Towards Sample Efficient Reinforcement Learning Yang Yu IJCAI 2018 [paper]
Particularly, the decision making for a long-term goal requires the intelligence of long-term vision and less greedy behaviors;
By reinforcement learning, an agent interacts with the environment, explores the unknown area, and learns a policy from the exploration data. In a common setting, the exploration data contains environment state transitions associated with the exploration actions and reward signals.
From the data, the quality of the policy can be evaluated by the reward. Reinforcement learning algorithms update the policy model from the evaluations, with the aim of maximizing the reward in total.
From the perspective of policy modeling, these algorithms can be categorized as value function estimation algorithms and policy search algorithms.
The former ones estimate a value-function to approximate the long-term reward from the current state and action. The policy is then derived from the value-function straightforwardly. The latter ones directly learn the policy model. Recent algorithms focus more on learning policy models with the help of value-functions, known as actor-critic approaches, inheriting the merits of the both.
A noticeable limitation of current reinforcement learning techniques is the low sample efficiency, which causes a huge amount of interactions with the environment.
In an unknown environment, the agent needs to visit states that have not been visited in order to collect better trajectory data. The agent cannot follow its current policy tightly, which has been learned from the previous data and may only lead to follow the previous paths.
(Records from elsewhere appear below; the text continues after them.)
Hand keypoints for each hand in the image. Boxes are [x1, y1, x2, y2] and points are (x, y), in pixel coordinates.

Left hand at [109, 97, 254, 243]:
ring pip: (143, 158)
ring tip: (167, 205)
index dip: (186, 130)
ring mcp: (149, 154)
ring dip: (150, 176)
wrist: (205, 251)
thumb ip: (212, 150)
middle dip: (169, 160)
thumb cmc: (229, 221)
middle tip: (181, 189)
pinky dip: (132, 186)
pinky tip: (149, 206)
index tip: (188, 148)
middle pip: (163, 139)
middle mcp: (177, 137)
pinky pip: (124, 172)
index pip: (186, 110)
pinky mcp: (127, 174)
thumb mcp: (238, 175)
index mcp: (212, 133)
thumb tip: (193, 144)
Exploration strategies are usually employed to encourage veering off the previous paths. Basic exploration methods such as e-greedy and Gibbs sampling inject some randomness in the output actions, i.e., action space noise, so that the probability of executing every action, and thus visiting every state, is non-zero. A limitation of action space noise is that the resulting policy (i.e., the latent policy corresponds to the randomized output) may be far away from the current policy in the parameter space, or even out of the parameter space, which makes difficulties to the policy update.
Curiosity-driven exploration. All the above exploration strategies are generally applicable, however, are all blind searches. The agent may repeatly try a bad path many times, since it does not know if the path has been explored before. This might be a major reason that the current general reinforcement learning algorithms require a lot of samples — find a good path by luck. Curiosity-driven exploration [Singh et al., 2004] can be much more efficient than random exploration. The agent records the counts of the visits of every states and actions. According to the counts, an intrinsic reward is added to the environment reward to encourage visiting states that are less visited. This kind of approaches have been addressed a decade ago, where the state space and action space are small and discrete. For high-dimensional state space, an obstacle of implementing the curiosity-driven exploration is that it is hard to if a state has been visited before. Recently, Pathak et al. [2017] proposed the Intrinsic Curiosity Module (ICM) to overcome this obstacle. It employs the state prediction error as a measure to determine if a state has been visited. Meanwhile, it employs the self-supervision to learn a low-dimensional representation of the states. Intrinsic reward, however, is a delayed feedback to drive the agent. Mechanisms that directly encourage the exploration might be desired.